▸ **To do**: Quote the text read from every one of the records below line for line, and leave the pictures out of your answer.

▸ **Given data**:
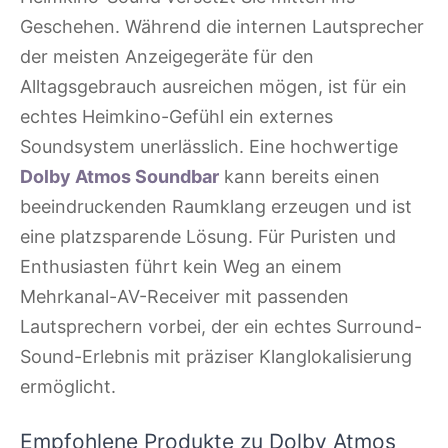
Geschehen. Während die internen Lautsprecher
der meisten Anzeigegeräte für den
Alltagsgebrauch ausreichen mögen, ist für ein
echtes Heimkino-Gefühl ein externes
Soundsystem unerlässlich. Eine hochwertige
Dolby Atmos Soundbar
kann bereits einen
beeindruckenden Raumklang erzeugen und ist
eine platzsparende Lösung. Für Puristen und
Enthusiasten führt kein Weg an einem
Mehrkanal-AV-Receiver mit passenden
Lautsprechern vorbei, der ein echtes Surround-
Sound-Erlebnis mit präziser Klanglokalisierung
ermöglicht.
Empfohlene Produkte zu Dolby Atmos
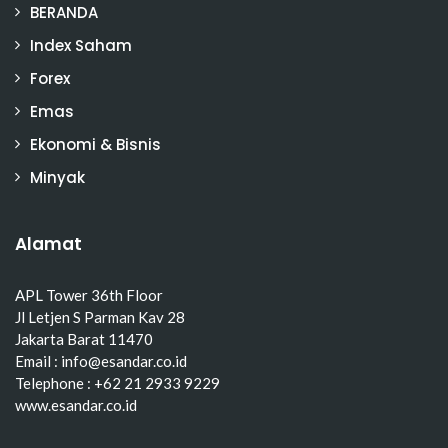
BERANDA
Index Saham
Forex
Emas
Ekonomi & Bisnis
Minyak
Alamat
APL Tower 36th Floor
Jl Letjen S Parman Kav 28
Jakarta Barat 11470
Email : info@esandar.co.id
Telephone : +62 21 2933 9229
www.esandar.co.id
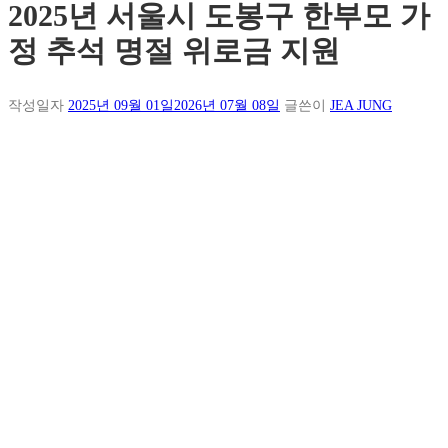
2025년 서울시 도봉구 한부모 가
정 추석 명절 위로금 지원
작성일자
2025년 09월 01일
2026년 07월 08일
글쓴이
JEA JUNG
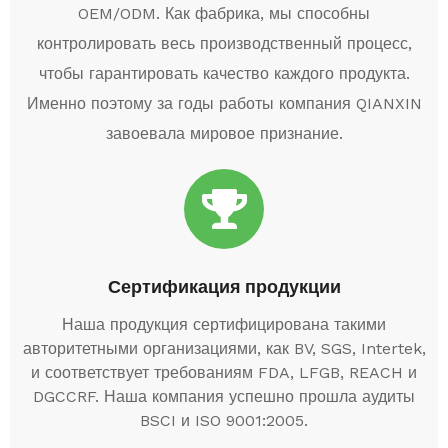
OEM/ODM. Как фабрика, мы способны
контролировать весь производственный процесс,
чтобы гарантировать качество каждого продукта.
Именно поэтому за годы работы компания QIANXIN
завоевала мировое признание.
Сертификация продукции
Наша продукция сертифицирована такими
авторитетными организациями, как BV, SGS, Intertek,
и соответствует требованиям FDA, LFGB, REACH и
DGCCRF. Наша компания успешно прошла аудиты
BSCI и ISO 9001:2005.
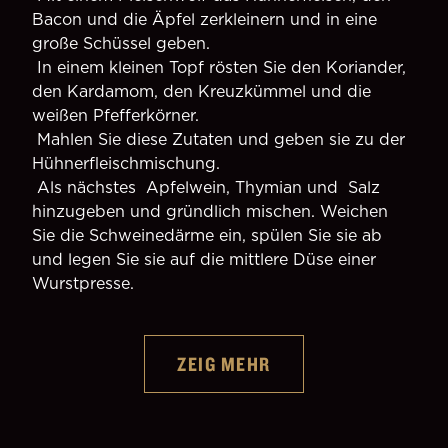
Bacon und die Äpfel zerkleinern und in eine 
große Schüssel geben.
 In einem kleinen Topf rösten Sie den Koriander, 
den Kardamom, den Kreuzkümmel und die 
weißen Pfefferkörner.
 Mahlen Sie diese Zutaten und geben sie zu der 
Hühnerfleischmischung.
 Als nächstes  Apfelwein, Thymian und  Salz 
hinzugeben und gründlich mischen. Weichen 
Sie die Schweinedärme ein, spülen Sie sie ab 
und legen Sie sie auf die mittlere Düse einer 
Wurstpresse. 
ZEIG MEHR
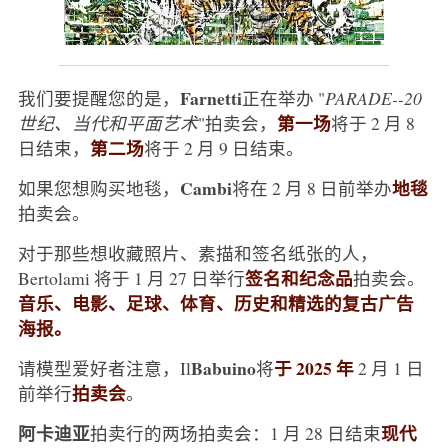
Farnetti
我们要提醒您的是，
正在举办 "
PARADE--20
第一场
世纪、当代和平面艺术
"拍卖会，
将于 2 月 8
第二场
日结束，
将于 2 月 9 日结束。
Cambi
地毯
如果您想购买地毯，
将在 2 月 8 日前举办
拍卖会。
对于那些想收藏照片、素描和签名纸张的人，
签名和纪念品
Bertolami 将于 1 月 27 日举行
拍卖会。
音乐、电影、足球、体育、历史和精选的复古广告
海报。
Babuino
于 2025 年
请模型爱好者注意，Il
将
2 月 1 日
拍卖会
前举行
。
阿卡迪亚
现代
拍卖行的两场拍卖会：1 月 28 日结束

▸ **Finished exercise**:
Geschehen. Während die internen Lautsprecher
der meisten Anzeigegeräte für den
Alltagsgebrauch ausreichen mögen, ist für ein
echtes Heimkino-Gefühl ein externes
Soundsystem unerlässlich. Eine hochwertige
Dolby Atmos Soundbar
kann bereits einen
beeindruckenden Raumklang erzeugen und ist
eine platzsparende Lösung. Für Puristen und
Enthusiasten führt kein Weg an einem
Mehrkanal-AV-Receiver mit passenden
Lautsprechern vorbei, der ein echtes Surround-
Sound-Erlebnis mit präziser Klanglokalisierung
ermöglicht.
Empfohlene Produkte zu Dolby Atmos
BERANDA
Index Saham
Forex
Emas
Ekonomi & Bisnis
Minyak
Alamat
APL Tower 36th Floor
Jl Letjen S Parman Kav 28
Jakarta Barat 11470
Email : info@esandar.co.id
Telephone : +62 21 2933 9229
www.esandar.co.id
2025년 서울시 도봉구 한부모 가
정 추석 명절 위로금 지원
작성일자
2025년 09월 01일
2026년 07월 08일
글쓴이
JEA JUNG
OEM/ODM. Как фабрика, мы способны
контролировать весь производственный процесс,
чтобы гарантировать качество каждого продукта.
Именно поэтому за годы работы компания QIANXIN
завоевала мировое признание.
Сертификация продукции
Наша продукция сертифицирована такими
авторитетными организациями, как BV, SGS, Intertek,
и соответствует требованиям FDA, LFGB, REACH и
DGCCRF. Наша компания успешно прошла аудиты
BSCI и ISO 9001:2005.
Bacon und die Äpfel zerkleinern und in eine 
große Schüssel geben.
 In einem kleinen Topf rösten Sie den Koriander, 
den Kardamom, den Kreuzkümmel und die 
weißen Pfefferkörner.
 Mahlen Sie diese Zutaten und geben sie zu der 
Hühnerfleischmischung.
 Als nächstes  Apfelwein, Thymian und  Salz 
hinzugeben und gründlich mischen. Weichen 
Sie die Schweinedärme ein, spülen Sie sie ab 
und legen Sie sie auf die mittlere Düse einer 
Wurstpresse. 
ZEIG MEHR
Farnetti
我们要提醒您的是，
正在举办 "
PARADE--20
第一场
世纪、当代和平面艺术
"拍卖会，
将于 2 月 8
第二场
日结束，
将于 2 月 9 日结束。
Cambi
地毯
如果您想购买地毯，
将在 2 月 8 日前举办
拍卖会。
对于那些想收藏照片、素描和签名纸张的人，
签名和纪念品
Bertolami 将于 1 月 27 日举行
拍卖会。
音乐、电影、足球、体育、历史和精选的复古广告
海报。
Babuino
于 2025 年
请模型爱好者注意，Il
将
2 月 1 日
拍卖会
前举行
。
阿卡迪亚
现代
拍卖行的两场拍卖会：1 月 28 日结束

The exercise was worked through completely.